The biggest affront to all the voters of Northern Ireland was not the extent to which they had no say in their local administration, but the fact that they have never had any input into the election of a national government. They may love Tony Blair – or loathe him. They may be screaming out for "the quiet man", Iain Duncan Smith. They may even yearn for Charles Kennedy. But however much they are interested in British politics, and whatever their views on taxation, on the third way, on the Tories' 25 new policy initiatives or on Iraq, they have no opportunity to vote Labour, Conservative or Liberal Democrat. In short, they are denied the ultimate political power of deciding, as the rest of us do, who the occupant of 10 Downing Street should be.

The voters of Scotland and Wales, even with their own devolved parliament and assembly, still have a direct stake in the election of a Labour or Conservative government. Indeed, it can be said that they have a disproportionate influence on national politics.

At various times in the past there have been links between the Tories and the Ulster Unionists. In the government of Harold Macmillan, there were even ministers recruited from the Unionists. But the splintering of the relationship during Edward Heath's premiership has meant that in parliamentary terms, apart from a vague general sympathy for Unionism, the Tories have no way of testing their support in Northern Ireland. There is an informal relationship between Labour and the SDLP of John Hume and Mark Durkan, but there is little feeling, generally speaking, that it is able to garner votes from Protestants who would wish to see a Blair government elected.

What does the Catholic voter in Londonderry who yearns for Mr Duncan Smith to be Prime Minister do? And, similarly, what does the trade unionist who is Protestant and working class do if he wants to vote for Tony Blair?

Northern Irish politicians are condemned to play a part only in sectarian politics. Anyone from the province who believes they have the skills and ambition to partake in the truly national debate is required to leave Northern Ireland. So Brian Mawhinney came to England, where he represents a Cambridgeshire seat for the Tories, while the Liberal Democrat Lembit Opik represents a Welsh constituency. Politicians of the calibre of John Hume or David Trimble have been unable to realise their true potential as cabinet ministers serving the whole of the UK.

The time has come, during the current interregnum, for the three British-based political parties to offer all the voters of Northern Ireland a stake in the choice of the national government. The Tories made a tentative attempt, over a decade ago – before the peace process began – to put up candidates in some Ulster constituencies but ran into difficulties with the Unionists. They subsequently lost interest in the idea. Some in the Labour movement are still pushing for change. John Edmonds, the GMB general secretary, has said that his union will take the Labour Party to court over its refusal to allow people in Northern Ireland to become members.
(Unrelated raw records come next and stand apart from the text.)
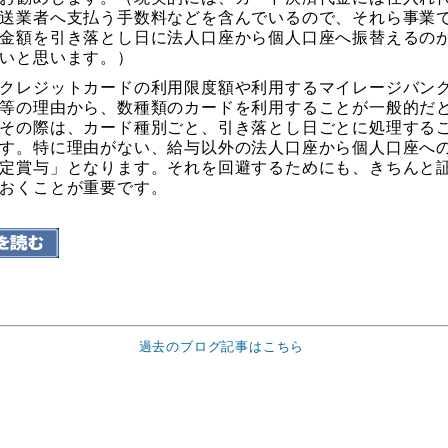
送業者へ支払う手数料などを含んでいるので、それら事業
金額を引き落とし日に法人口座から個人口座へ振替えるの
いと思います。）
クレジットカードの利用限度額や利用するマイレージバン
等の理由から、数種類のカードを利用することが一般的だ
その際は、カード種別ごと、引き落とし日ごとに処理する
す。特に理由がない、給与以外の法人口座から個人口座へ
定賞与」となります。それを回避するためにも、きちんと
おくことが重要です。
過去のブログ記事はこちら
As Mr Edmonds rightly said: "It's outrageous that you can join the Labour Party in Baghdad but not in Belfast."

The Good Friday Agreement needs to be taken on to the next stage in the "normalisation" of the political process. The dual mandate for the Scottish and Welsh assemblies has now been abolished. That could be the way ahead for Northern Ireland to break out of sectarian politics. Let no one in the Belfast assembly stand for Westminster, but, in return, give Northern Ireland the chance to vote for national parties, enabling voters to have a stake in the government of the United Kingdom.